Sub-section (14) of Section 2 of the Income-tax Act, 1961 (‘Act’) defines the term “capital asset” to include property of any kind held by an assessee, whether or not connected with his business or profession, but does not include any stock-in-trade or personal assets subject to certain exceptions. As regards shares and other securities,the same can be held either as capital assets or stock-in-trade/ trading assets or both. Determination of the character of a particular investment in shares or other securities, whether the same is in the nature of a capital asset or stock-in-trade, is essentially a fact-specific determination and has led to a lot ot uncertainty and litigation in the past.

  1. Over the years, the courts have laid down different parameters to distinguish the shares held as investments from the shares held as stock-in-trade. The Central Board of Direct Taxes (‘CBDT’) has also, through Instruction No. 1827, dated August 31, 1989 and Circular No. 4 of 2007 dated June 15, 2007, summarized the said principles for guidance of the field formations.
  2. Disputes, however, continue to exist on the application of these principles to the facts of an individual case since the taxpayers find it difficult to prove the intention in acquiring such shares/securities. In this background, while recognizing that no universal principal in absolute terms can be laid down to decide the character of income from sale of shares and securities (i.e. whether the same is in the nature of capital gain or business income), CBDT realizing that major part of shares/securities transactions takes place in respect of the listed ones and with a view to reduce litigation and uncertainty in the matter, in partial modification to the aforesaid Circulars, further instructs that the Assessing Officers in holding whether the surplus generated from sale of listed shares or other securities would be treated as Capital Gain or Business Income, shall take into account the following-

(a)   Where the assessee itself, irrespective of the period of holding the listed shares and securities, opts to treat them as stock-in-trade, the income arising from transfer of such shares/securities would be treated as its business income.
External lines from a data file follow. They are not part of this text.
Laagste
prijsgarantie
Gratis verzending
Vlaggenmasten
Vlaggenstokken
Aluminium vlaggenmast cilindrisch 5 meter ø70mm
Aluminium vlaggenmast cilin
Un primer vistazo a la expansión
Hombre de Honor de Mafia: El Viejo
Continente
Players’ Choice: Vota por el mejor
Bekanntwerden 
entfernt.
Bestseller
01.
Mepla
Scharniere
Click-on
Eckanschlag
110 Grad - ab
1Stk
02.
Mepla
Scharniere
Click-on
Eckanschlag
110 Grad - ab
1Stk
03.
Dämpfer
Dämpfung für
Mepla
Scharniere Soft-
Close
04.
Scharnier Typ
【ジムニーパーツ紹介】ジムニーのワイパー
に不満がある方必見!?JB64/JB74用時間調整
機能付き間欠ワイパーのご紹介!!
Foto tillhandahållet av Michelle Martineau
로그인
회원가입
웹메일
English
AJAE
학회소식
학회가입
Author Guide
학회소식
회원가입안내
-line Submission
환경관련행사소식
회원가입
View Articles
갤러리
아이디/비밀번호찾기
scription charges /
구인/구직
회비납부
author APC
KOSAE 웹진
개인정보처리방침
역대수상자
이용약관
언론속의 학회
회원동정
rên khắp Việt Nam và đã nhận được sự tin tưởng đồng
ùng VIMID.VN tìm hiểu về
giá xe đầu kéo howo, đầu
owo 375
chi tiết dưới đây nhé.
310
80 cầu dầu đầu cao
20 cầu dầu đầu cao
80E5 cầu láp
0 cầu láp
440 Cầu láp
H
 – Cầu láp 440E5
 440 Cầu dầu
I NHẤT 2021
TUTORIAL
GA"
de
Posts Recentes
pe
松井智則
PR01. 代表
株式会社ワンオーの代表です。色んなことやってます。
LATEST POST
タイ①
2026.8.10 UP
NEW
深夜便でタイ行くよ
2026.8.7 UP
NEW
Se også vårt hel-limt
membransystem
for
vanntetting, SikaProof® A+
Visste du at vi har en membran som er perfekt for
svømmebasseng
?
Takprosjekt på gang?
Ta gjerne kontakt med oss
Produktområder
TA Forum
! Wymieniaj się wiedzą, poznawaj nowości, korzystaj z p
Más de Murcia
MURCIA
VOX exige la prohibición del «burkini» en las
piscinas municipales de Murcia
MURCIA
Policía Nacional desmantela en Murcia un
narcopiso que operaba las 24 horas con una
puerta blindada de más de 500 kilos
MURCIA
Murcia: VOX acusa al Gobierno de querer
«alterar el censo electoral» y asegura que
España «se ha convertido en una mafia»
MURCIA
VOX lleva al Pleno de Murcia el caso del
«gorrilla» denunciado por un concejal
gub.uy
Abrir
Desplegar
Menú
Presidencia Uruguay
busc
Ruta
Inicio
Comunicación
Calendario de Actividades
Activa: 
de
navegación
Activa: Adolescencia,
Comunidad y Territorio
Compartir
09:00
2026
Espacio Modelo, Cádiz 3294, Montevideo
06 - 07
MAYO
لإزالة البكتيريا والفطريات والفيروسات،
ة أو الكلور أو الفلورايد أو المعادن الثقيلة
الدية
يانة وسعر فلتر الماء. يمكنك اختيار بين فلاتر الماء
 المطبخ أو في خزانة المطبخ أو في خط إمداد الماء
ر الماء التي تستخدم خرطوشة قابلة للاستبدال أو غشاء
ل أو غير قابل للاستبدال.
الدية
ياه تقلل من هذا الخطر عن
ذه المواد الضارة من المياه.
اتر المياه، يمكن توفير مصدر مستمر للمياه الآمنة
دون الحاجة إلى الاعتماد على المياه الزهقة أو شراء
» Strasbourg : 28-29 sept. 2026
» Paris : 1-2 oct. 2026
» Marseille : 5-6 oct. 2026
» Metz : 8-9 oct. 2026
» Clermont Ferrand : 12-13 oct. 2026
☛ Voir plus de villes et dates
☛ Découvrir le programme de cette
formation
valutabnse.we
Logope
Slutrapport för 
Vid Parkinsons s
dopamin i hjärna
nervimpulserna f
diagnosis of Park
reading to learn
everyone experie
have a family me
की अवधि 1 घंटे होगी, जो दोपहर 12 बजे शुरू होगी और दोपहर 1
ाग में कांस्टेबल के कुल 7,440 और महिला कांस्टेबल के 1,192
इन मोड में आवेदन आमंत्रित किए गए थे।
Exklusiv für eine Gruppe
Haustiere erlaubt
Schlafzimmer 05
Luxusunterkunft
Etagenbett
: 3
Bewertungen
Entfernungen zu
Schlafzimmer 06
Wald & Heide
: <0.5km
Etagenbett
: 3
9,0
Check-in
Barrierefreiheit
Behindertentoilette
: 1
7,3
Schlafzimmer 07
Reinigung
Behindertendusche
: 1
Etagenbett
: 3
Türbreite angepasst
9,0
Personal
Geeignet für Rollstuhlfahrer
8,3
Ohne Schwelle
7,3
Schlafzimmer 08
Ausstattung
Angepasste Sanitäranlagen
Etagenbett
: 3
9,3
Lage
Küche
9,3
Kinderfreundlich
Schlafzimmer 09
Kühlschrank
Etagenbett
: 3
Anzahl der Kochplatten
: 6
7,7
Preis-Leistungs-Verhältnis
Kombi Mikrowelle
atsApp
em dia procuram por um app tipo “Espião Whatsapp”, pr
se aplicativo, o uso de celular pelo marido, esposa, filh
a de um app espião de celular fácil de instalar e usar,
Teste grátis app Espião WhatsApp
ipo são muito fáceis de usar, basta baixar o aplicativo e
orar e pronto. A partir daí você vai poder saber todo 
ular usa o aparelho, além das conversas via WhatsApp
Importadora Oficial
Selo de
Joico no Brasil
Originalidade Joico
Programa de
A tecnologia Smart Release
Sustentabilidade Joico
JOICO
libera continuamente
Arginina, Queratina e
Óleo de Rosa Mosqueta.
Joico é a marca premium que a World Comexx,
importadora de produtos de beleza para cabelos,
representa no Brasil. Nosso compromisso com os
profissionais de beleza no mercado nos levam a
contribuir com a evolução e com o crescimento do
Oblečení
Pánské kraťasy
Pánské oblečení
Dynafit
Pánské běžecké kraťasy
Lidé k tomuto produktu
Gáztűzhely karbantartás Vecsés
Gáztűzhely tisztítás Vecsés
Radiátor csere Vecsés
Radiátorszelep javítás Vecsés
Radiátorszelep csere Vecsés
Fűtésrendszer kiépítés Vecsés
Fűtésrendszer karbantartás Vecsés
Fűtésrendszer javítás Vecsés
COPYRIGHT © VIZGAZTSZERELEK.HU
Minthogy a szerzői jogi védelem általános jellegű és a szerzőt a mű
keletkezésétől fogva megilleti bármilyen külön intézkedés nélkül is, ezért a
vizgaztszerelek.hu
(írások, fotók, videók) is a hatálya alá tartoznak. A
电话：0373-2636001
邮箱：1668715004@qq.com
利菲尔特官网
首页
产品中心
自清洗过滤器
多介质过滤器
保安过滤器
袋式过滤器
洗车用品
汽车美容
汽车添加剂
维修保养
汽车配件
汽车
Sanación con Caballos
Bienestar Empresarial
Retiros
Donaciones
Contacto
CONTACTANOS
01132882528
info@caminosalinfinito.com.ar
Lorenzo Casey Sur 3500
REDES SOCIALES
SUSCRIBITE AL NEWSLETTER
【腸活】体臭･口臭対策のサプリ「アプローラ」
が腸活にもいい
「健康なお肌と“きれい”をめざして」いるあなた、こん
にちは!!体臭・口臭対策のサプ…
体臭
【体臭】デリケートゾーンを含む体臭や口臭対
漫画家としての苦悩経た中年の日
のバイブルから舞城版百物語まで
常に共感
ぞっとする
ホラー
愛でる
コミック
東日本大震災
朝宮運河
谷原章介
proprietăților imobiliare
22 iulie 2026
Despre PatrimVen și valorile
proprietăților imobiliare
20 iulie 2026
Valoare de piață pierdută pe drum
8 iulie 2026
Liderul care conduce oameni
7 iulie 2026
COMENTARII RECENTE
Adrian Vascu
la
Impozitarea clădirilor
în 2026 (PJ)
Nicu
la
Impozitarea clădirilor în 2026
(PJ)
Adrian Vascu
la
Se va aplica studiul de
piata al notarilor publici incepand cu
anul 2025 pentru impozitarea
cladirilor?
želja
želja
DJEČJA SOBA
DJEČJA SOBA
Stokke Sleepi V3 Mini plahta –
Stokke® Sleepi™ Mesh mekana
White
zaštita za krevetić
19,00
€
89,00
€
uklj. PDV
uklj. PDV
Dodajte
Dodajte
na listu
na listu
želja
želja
(b)   In respect of listed shares and securities held for a period of more than 12 months immediately preceding the date of its transfer, if the assessee desires to treat the income arising from the transfer thereof as Capital Gain, the same shall not be put to dispute by the Assessing Officer. However, this stand, once taken by the assessee in a particular Assessment Year, shall remain applicable in subsequent Assessment Years also and the taxpayers shall not be allowed to adopt a different/contrary stand in this regard in subsequent years;

(c)   In all other cases, the nature of transaction (i.e. whether the same is in the nature of capital gain or business income) shall continue to be decided keeping in view the aforesaid Circulars issued by the CBDT.

  1. It is, however, clarified that the above shall not apply in respect of such transactions in shares/securities where the genuineness of the transaction itself is questionable, such as bogus claims of Long Term Capital Gain I Short Term Capital Loss or any other sham transactions.
  2. It is reiterated that the above principles have been formulated with the sole objective of reducing litigation and maintaining consistency in approach on the issue of treatment of income derived from transfer of shares and securities. All the relevant provisions of the Act shall continue to apply on the transactions involving transfer of shares and securities.